Just about every supply chain will be affected by this crisis, for example, with fuel prices surging although there is no shortage yet, there’s risk in supply and shipping routes being cancelled or diverted. We should all be well versed by now to know that we can expect a ripple effect throughout global trade. It’s premature to know at this stage what the full impact will be on our economies and supply chains, but we can expect more delays of supply of imported inventory, food, and component parts, due to reduced or rescheduled air and sea freight. This also includes delays in local manufacturing as well as inflationary pressures due to escalating costs because of the increased fuel prices – increases are already at 10% and shipping is about 30%.

Supply chain challenges

Supply chains over the years have predominantly focused more on minimising end-to-end costs, reducing inventories while driving up asset utilisation. While these factors have made organisations more competitive within the marketplace, they have removed the buffers and flexibility to absorb disruptions and delays.

Industries such as high-tech electronics and semiconductors, and rare earth minerals are highly susceptible to unpredictability. The supply of raw materials including oil, natural gas, metals, metal additives and Agri-commodities (like wheat we import from Ukraine) will have further implications for the global supply chain as it will have a direct impact and consequent delay on the manufacture of products.

However, supply chain operators have learnt to adapt and become more resilient over the past few years of the pandemic. As the conflict escalates, global supply chains and the importance of supply chain management are again in the spotlight, as they have been over the last few years.

Responding to global disruptions

With digital technologies, organisations can use data to maximise visibility into demand, inventory, capacity, supply, and finances. Companies with digital platforms, accessible data and analytical capabilities have been able to respond and adapt through shifting supply or sourcing, changing recipes and reducing range more quickly, accurately, and successfully, to pandemic disruptions.

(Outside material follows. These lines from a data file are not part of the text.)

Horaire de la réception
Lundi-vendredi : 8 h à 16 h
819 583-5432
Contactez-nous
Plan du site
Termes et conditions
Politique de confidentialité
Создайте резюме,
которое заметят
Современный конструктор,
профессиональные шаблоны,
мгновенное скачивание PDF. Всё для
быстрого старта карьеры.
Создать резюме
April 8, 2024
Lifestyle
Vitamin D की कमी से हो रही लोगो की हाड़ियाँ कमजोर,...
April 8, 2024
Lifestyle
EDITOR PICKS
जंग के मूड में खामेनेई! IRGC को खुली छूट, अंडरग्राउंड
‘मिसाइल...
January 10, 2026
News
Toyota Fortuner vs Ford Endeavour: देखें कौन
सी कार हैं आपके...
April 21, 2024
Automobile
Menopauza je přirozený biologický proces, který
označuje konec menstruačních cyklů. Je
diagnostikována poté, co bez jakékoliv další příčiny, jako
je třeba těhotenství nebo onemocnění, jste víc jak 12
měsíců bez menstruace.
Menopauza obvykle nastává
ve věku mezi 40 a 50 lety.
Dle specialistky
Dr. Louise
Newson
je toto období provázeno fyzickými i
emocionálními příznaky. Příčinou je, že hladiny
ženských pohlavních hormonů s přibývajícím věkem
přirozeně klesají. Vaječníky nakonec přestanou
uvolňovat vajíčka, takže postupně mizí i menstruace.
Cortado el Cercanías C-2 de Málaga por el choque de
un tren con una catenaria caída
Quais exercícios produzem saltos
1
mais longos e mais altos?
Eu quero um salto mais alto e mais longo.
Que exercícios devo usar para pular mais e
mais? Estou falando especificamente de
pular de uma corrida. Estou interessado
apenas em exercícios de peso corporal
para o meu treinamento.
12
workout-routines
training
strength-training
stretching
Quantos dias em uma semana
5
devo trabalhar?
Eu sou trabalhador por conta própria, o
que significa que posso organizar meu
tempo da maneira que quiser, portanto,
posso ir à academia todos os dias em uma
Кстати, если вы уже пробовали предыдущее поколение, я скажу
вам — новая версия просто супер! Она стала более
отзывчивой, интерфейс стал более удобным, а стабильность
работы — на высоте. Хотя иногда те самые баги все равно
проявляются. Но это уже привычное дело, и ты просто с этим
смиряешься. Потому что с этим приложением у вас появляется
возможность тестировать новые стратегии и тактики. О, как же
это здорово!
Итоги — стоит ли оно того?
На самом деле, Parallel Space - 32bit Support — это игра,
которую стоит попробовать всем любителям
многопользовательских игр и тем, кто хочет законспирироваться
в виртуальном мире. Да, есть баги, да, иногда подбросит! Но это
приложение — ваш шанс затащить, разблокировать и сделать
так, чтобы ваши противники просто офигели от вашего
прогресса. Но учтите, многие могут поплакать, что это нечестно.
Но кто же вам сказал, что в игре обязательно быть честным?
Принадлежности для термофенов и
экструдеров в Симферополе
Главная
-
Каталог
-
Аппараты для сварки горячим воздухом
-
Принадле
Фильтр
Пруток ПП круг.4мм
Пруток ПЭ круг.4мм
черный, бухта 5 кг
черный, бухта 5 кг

Technology designed for manufacturers, such as ERP systems, provides organisations with improved visibility of the reliable local suppliers and their supply chains. The use of automated business systems supports efficient management of procurement and sourcing policy changes, improved distribution, and better decision-making based on relevant, and accurate real-time data.

Shorter supply chains with more local sourcing if possible are now becoming preferable because the more links in the chain, the more potential for a weak link. Consider finding suppliers near at hand even if this requires more spending upfront.

Supply chain disruptions are making organisations re-assess processes like order fulfilment. This process involves the receiving, storing, picking, packing, and shipping of orders to customers; in some cases, it includes reverse logistics, and processing returns from customers. To be more efficient, this requires an inventory management system that provides full visibility and automates the process, enhances workflows, and moves orders to the next step to meet customer demand and service expectations.

The supply chain of the future

The supply chain of the future will not only use all the business models which are currently in place. It will also include strategic sourcing, effective and easy procurement, supply agreements and keeping some new buffer stocks in-country so that all the requirements are met to keep business going while long-term plans are formulated and implemented.

Supply chain operators have learnt plenty over the past two years; they have become adept at handling crises and become more resilient. Now they must forecast different scenarios and assess potential weaknesses in their system to start working on contingencies.

There is always change and opportunity to enable this by using ERP effectively, to release value and customer service.